The physical availability of water resources on a sustainable basis (and access to technologies suited to that environment) limits efforts to increase sustainable access to water and sanitation.
For example in the past 20 years, available fresh water resources in Africa have greatly reduced due to severe and prolonged droughts. A sharp decline in availability of fresh water supply due to hydrologic, climatic and environmental changes is visible even in the Congo-Zaire basin, which accounts for 50% of the water resources on the continent.
In addition, the provision of continuity of service and its reliance on good operation and maintenance is technically challenging for most cities in Africa. The design of water distribution systems in general has been based on the assumption of continuous supply however, in most of the cities; the water supply system is intermittent.
Many studies have revealed that water losses in those cities are at levels of between 40-60% of water supplied. Any reduction in water losses requires coherent action to address not only technical and operational issues but also institutional, planning, financial and governance issues. Most of the technologies available are centralized and highly sophisticated end-of-pipe technologies.
Lack of appropriate institutions at all levels and the chronic dysfunction of institutional arrangements is yet another challenge. Institutions responsible for service provision need technical, financial, managerial and social intermediation capacity that is lacking in most African cities. The result of this has been lack of adequate policy and sound regulatory system which have generally constrained good performance by public as well as private sector operators.
Poverty is a principal impediment to increasing access to services, from the household to the national level. Expanding access to water supply and sanitation requires funding - whether from national and sub-national government tax revenues; user charges; cross subsidies from users who can afford to pay; private-sector investment; and official development assistance. Funds must be available not simply to construct new water and sanitation facilities, but also to support their operation and maintenance over the long term. Hence, without financial sustainability, investments made in pursuit of water supply and sanitation will likely yield only temporary benefits.
Africa’s ability to provide effective water supply and sanitation is further impeded by a range of dynamic global and regional pressures.
Climate change is predicted to cause significant changes to precipitation and temperature patterns. It will affect different cities in different ways with some experiencing more frequent droughts and water shortage while others will have more intense storm events with subsequent flooding issues.
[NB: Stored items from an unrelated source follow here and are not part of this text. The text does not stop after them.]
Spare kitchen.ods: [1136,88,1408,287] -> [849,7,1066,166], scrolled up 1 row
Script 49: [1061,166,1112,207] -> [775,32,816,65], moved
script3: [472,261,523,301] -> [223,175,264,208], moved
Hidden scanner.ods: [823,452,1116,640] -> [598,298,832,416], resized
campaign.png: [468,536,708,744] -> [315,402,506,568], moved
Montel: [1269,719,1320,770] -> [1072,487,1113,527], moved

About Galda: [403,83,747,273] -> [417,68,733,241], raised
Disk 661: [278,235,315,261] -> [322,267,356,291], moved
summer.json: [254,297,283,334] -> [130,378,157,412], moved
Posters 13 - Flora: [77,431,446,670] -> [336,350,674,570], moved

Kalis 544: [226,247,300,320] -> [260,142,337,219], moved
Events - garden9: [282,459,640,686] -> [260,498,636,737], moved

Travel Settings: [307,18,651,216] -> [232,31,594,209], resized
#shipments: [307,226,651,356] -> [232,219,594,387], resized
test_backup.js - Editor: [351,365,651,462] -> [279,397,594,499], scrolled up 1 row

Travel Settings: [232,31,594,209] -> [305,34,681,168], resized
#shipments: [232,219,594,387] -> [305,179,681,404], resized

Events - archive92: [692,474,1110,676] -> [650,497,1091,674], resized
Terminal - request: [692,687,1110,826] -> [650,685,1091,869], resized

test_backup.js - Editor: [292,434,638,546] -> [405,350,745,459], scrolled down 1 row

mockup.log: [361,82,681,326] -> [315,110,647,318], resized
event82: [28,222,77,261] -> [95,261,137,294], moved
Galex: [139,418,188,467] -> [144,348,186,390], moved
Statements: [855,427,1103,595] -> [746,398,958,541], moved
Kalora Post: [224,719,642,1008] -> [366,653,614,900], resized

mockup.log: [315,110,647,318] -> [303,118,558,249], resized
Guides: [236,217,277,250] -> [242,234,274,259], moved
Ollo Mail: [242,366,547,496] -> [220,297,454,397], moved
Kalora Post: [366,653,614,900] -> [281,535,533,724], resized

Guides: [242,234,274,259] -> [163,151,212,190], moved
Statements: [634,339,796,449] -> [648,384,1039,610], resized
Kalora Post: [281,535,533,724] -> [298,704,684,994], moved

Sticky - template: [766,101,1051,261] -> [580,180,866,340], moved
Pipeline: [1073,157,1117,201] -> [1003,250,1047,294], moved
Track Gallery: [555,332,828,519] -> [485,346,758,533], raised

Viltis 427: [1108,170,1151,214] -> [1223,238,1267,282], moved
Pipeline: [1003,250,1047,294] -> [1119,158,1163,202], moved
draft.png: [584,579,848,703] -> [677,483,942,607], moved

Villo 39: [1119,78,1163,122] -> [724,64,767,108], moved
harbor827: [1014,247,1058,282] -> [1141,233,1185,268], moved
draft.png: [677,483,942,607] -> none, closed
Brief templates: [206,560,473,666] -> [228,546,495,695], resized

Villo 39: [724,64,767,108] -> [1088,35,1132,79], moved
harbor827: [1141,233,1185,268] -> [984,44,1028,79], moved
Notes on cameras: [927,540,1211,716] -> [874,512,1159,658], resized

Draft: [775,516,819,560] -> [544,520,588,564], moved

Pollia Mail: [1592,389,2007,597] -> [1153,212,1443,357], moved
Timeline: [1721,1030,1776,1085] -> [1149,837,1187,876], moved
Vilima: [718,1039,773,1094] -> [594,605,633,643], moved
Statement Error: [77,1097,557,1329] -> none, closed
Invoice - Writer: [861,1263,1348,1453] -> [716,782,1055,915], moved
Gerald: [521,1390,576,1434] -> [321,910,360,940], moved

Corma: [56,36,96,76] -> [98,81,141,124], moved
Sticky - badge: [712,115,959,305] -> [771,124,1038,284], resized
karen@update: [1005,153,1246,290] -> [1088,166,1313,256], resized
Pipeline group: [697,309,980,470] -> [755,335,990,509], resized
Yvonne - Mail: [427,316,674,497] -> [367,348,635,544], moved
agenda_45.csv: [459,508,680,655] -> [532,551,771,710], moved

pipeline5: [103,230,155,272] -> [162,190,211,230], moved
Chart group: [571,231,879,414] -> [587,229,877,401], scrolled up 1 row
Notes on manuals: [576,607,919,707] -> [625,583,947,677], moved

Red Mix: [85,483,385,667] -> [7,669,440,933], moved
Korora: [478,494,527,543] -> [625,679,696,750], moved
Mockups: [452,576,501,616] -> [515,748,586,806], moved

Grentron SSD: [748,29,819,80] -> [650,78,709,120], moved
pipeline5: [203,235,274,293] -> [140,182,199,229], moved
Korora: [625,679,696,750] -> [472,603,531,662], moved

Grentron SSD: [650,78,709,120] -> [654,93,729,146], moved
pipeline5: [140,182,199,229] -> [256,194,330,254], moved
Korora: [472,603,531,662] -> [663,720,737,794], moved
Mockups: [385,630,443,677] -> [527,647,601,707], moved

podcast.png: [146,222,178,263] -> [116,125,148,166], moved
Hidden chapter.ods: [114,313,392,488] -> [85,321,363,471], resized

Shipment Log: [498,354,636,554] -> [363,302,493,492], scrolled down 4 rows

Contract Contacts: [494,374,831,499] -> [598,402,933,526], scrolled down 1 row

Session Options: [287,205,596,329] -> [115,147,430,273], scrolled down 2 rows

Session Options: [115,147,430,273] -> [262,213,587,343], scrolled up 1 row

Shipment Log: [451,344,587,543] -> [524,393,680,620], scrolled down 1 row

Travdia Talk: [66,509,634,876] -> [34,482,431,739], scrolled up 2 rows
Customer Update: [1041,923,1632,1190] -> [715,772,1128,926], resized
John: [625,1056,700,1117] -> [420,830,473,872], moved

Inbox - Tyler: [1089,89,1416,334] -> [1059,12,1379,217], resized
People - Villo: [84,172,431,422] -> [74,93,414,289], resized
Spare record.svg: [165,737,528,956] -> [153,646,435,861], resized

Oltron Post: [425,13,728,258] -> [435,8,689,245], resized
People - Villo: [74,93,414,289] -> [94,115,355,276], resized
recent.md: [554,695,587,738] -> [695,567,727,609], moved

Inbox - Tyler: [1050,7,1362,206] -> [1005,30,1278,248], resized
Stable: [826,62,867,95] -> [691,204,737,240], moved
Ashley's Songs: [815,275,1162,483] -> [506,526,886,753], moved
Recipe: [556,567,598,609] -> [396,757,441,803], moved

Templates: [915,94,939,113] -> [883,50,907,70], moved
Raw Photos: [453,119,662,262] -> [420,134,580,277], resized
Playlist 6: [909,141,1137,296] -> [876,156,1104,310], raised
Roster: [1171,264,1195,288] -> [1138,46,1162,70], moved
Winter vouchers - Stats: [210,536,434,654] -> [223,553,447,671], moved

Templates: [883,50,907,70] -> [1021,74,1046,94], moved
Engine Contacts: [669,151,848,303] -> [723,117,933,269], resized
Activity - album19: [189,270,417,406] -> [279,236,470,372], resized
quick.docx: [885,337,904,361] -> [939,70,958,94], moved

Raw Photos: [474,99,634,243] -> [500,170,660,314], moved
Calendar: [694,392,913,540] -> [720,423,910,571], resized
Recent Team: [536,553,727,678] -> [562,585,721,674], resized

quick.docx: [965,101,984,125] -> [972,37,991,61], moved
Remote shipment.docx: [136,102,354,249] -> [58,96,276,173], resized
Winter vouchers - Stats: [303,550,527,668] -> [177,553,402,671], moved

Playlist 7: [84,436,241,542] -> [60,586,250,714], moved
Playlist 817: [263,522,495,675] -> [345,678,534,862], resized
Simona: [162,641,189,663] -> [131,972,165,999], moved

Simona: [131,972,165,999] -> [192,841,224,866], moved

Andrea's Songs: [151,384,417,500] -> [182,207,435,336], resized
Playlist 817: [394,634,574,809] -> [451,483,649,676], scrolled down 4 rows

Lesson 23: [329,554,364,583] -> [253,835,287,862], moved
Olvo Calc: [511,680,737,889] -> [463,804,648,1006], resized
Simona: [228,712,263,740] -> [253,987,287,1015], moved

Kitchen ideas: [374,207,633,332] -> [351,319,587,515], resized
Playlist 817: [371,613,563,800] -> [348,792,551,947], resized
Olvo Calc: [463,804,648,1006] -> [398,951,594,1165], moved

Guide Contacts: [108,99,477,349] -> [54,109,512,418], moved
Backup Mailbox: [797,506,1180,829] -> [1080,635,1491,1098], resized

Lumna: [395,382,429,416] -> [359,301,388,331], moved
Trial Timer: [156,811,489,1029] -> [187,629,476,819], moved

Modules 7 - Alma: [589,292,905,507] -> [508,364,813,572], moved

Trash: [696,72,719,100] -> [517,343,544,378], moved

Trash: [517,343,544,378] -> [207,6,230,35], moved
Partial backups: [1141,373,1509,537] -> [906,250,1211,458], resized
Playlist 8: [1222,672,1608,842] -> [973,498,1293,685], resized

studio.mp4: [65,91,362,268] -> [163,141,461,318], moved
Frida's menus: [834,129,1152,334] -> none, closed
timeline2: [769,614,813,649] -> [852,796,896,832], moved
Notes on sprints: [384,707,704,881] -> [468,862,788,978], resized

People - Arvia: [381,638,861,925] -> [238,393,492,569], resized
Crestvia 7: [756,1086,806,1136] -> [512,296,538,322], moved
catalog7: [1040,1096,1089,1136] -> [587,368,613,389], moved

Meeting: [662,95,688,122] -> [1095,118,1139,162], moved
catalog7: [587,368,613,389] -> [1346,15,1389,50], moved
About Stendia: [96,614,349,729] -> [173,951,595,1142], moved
In some of the African cities, combined sewers are still in use and excess storm flows may damage the sewer infrastructure, flood urban areas and aggravate pollution of recipient water bodies.
Population growth and urbanization are enforcing rapid changes leading to a dramatic increase in high-quality water consumption. Africa is the fastest urbanizing continent and will have more urban population than rural by 2030.
The urban population in Africa is expected to grow to 1.23 billion in 2050 and about 60% will be living in cities. The unplanned urbanisation leading to the informal settlement (the highest annual slum growth rate of 4.53% per year and is expected to have the largest number of slums by 2020) is creating additional pressures for Urban Water Management (UWM).
Existing infrastructure is aging and deteriorating.
In most of the cities, infrastructure for urban water systems (storage, treatment, transport and distribution) have exceeded their design periods and have not received the priority for maintenance and replacement. It is a technological and financial challenge to maintain and upgrade it such that quality of water can continue to be delivered to all sectors and wastewater can be adequately collected and treated.
To ensure a more sustainable future there is a need to do things differently.
This should be based on key concepts of integrated urban water management (IUWM) that include: interventions over the entire urban water cycle; reconsideration of the way water is used (and reused); and greater application of innovative approaches and the integration of institutions. In addition there is a need to recognize the high-level relationships among water resources, energy, and land use in an urbanizing world.
More is needed than simply improving the performance and efficiency of the component parts of the built environment – change is needed at a system-wide level as well.